Le budget, à hauteur de 20 millions d'euros, doit être couvert essentiellement par les ventes de billets (30 à 90 euros pour la journée) et non par le sponsoring. Ces chiffres, donnés dans le cadre de la conférence de presse d'ouverture, sont "solides" sans être spectaculaires. Le ski nordique "est dans le coeur et dans le sang des Finlandais, mais il a un peu perdu en importance ces dernières années auprès des jeunes", a expliqué Mikko Saarinen, un des responsables de la vente des billets. "Il est moins populaire qu'en Norvège, car chez nous, le hockey sur glace domine", a-t-il précisé.

En tête de l'indice de popularité de sport finlandais trône une biathlète, Kaisa Mäkäräinen, multiple médaillée mondiale, devant l'ex-champion du monde de F1 Kimi Räikkönen. La légende du saut Janne Ahonen n'est bien sûr pas oubliée - l'homme sera encore en lice dès samedi au concours au petit tremplin -, mais le Finnois volant n'est plus vraiment compétitif.

Le président grison de la FIS, Gian-Franco Kasper, s'est félicité de la présence d'athlètes en provenance de 61 pays, un record. Il n'y en avait par exemple que 38 lors de la dernière édition organisée à Lahti, en 2001. Le sport nordique se développe en Asie et dans les ex-pays du bloc soviétique. Mais le total des participants, autour des 700, est assez stable. L'augmentation du nombre de pays ne s'accompagne pas non plus d'une diversification des nations dominatrices.

Les compétitions de Lahti présentent l'avantage de se tenir sur un site très compact. Les tremplins, le stade d'arrivée du fond et du combiné ainsi que le lieu de la cérémonie des médailles se situent tous dans un périmètre d'un kilomètre environ.

Prévention et sévérité

En matière de dopage, M. Kasper est partisan de "sanctions les plus sévères" possible, "mais aucunement de sanctions basées sur le passeport", a-t-il précisé. Pas question donc de condamner à l'avance en bloc des athlètes de Russie, par exemple. Les Russes, justement, devraient cependant faire profil bas durant ces joutes. Le TAS a refusé mardi la réhabilitation pour Lahti de cinq fondeurs de ce pays provisoirement suspendus à la suite de la publication du rapport McLaren dénonçant un "dopage d'Etat" en Russie, dont le champion olympique du 50 km Alexander Legkov.
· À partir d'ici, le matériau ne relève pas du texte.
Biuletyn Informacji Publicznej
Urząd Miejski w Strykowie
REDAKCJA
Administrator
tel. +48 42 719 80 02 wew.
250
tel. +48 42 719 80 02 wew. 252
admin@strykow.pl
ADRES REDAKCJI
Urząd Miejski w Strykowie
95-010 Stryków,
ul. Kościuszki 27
"Ces absences signifient que les athlètes des autres pays auront de meilleures chances", a sobrement commenté M. Kasper. Le dirigeant mise beaucoup sur la prévention mais ne cache pas que le dopage ne disparaîtra jamais, même si d'importants progrès ont été effectués selon lui ces dix ou quinze dernières années dans la lutte antidopage. "Nous ne pouvons pas mettre les athlètes en cage et les surveiller constamment. Il en va aussi de leur vie privée. Il existerait un nouveau système de contrôle visant à implanter une puce dans l'oreille des athlètes pour une surveillance permanente. Mais on peut faire cela avec des boeufs, pas avec des êtres humains", a relevé Gian-Franco Kasper.

Des centaines de tests sanguins et urinaires ont été menés en aval de ces joutes et le seront encore pendant la quinzaine, los de laquelle les quatre premiers de chaque épreuve plus deux athlètes tirés au sort seront systématiquement contrôlés. Les échantillons seront conservés durant dix ans, avec des réanalyses possibles en fonction de l'évolution des méthodes de dépistage.